We searched the PubMed database (using the key words “pancreatic cancer,” or “pancreatic neoplasm,” or “pancreatic adenocarcinoma,” and “neoadjuvant treatment,” or “neoadjuvant chemotherapy,” or “neoadjuvant radiation therapy,” or “neoadjuvant chemo-radiation,” or “adjuvant therapy” [all fields] and “clinical trial” or “study”) and abstracts presented at the American Society of Clinical Oncology meetings on gastrointestinal cancers. Here, we review the most recent papers that present results on neoadjuvant therapy in pancreatic cancer. All but one report used overall survival as an endpoint. Unfortunately, there are no valid biomarkers predicting tumour progression or recurrence, and response to treatment than can help to guide therapeutic choices.

Our recommendation is to consider neoadjuvant treatment in cases of borderline resectable disease. In patients with primary resectable tumours, surgery followed by adjuvant treatment and enrollment on adjuvant treatment studies would be appropriate.

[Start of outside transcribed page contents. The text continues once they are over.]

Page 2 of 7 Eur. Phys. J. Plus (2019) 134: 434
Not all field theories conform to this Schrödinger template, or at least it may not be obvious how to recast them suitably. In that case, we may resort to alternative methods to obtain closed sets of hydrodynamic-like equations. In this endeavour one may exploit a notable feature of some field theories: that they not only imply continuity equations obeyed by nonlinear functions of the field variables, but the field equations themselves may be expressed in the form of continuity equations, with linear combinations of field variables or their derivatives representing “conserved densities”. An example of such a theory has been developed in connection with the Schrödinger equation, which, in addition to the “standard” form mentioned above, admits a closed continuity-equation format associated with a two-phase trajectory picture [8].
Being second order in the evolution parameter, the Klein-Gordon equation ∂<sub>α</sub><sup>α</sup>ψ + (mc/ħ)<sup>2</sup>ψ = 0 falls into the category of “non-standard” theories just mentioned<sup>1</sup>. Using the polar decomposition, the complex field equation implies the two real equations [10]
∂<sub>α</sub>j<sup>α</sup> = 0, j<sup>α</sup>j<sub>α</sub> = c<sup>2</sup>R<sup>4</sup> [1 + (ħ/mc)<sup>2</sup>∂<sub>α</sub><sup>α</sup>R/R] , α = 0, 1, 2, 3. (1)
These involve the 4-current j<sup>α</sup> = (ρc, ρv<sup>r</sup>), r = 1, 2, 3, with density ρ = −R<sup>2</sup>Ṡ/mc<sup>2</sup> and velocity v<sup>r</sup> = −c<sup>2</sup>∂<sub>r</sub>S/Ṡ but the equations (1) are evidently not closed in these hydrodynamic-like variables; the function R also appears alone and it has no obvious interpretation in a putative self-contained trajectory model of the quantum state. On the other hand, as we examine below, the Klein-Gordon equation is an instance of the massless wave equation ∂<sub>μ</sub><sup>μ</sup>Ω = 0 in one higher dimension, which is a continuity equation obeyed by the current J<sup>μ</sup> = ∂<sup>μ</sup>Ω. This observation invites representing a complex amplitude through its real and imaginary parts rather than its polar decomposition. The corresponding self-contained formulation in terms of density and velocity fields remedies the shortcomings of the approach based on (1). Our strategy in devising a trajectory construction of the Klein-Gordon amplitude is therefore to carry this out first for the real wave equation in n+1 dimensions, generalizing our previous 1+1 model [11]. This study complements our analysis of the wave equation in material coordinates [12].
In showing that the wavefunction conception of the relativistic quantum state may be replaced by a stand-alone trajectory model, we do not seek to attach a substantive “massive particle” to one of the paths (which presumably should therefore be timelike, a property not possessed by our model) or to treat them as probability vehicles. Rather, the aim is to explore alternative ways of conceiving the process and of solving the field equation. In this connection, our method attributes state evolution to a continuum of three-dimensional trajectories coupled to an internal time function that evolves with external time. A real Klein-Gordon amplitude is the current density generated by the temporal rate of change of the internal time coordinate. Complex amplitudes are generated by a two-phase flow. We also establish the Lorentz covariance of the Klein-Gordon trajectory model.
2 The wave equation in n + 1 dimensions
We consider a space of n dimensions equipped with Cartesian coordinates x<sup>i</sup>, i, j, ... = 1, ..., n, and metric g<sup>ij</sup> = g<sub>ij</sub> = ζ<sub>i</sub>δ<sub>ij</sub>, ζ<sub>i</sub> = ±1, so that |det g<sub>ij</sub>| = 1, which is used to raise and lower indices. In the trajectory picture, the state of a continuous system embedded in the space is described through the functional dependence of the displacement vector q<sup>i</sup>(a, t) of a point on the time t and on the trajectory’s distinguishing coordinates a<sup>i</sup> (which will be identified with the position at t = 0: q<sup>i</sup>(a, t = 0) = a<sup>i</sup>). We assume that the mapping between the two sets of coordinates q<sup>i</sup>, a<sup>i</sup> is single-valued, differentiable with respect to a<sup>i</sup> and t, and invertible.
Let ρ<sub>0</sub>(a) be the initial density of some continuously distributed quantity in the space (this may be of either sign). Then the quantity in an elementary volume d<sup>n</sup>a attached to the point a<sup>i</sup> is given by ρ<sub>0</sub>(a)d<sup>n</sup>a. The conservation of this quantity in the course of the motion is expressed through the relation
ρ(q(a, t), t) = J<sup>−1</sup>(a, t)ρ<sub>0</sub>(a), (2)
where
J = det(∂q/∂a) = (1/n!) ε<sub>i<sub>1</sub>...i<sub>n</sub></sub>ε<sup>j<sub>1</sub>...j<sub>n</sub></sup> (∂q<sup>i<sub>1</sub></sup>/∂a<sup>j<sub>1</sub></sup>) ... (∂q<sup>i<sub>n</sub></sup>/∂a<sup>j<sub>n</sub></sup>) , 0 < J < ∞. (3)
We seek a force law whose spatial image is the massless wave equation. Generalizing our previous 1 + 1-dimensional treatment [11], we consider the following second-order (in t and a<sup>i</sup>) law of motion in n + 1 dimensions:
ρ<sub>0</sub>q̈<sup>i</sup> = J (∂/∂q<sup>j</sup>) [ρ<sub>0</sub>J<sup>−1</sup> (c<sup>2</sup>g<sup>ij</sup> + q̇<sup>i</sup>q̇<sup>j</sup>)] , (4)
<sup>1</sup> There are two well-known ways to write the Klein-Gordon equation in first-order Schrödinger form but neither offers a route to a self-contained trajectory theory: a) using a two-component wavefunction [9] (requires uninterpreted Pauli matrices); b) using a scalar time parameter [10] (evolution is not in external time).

KEYWORDS: Pancreatic cancer , neoadjuvant therapy , chemoradiation , borderline resectability , biomarkers

1. BACKGROUND

Pancreatic cancer ( pcc ) is one of the most difficult cancers to treat and the 4th leading cause of cancer-related death in North America. Despite surgical resection, radiation, and chemotherapy, more than 94% of people with pcc do not survive beyond 5 years. Estimates in 2013 suggested that 4700 people in Canada were diagnosed with pcc , with 4300 of them having died1. The lifetime probability of developing of pcc is about 1 in 72 for men and 1 in 69 for women1.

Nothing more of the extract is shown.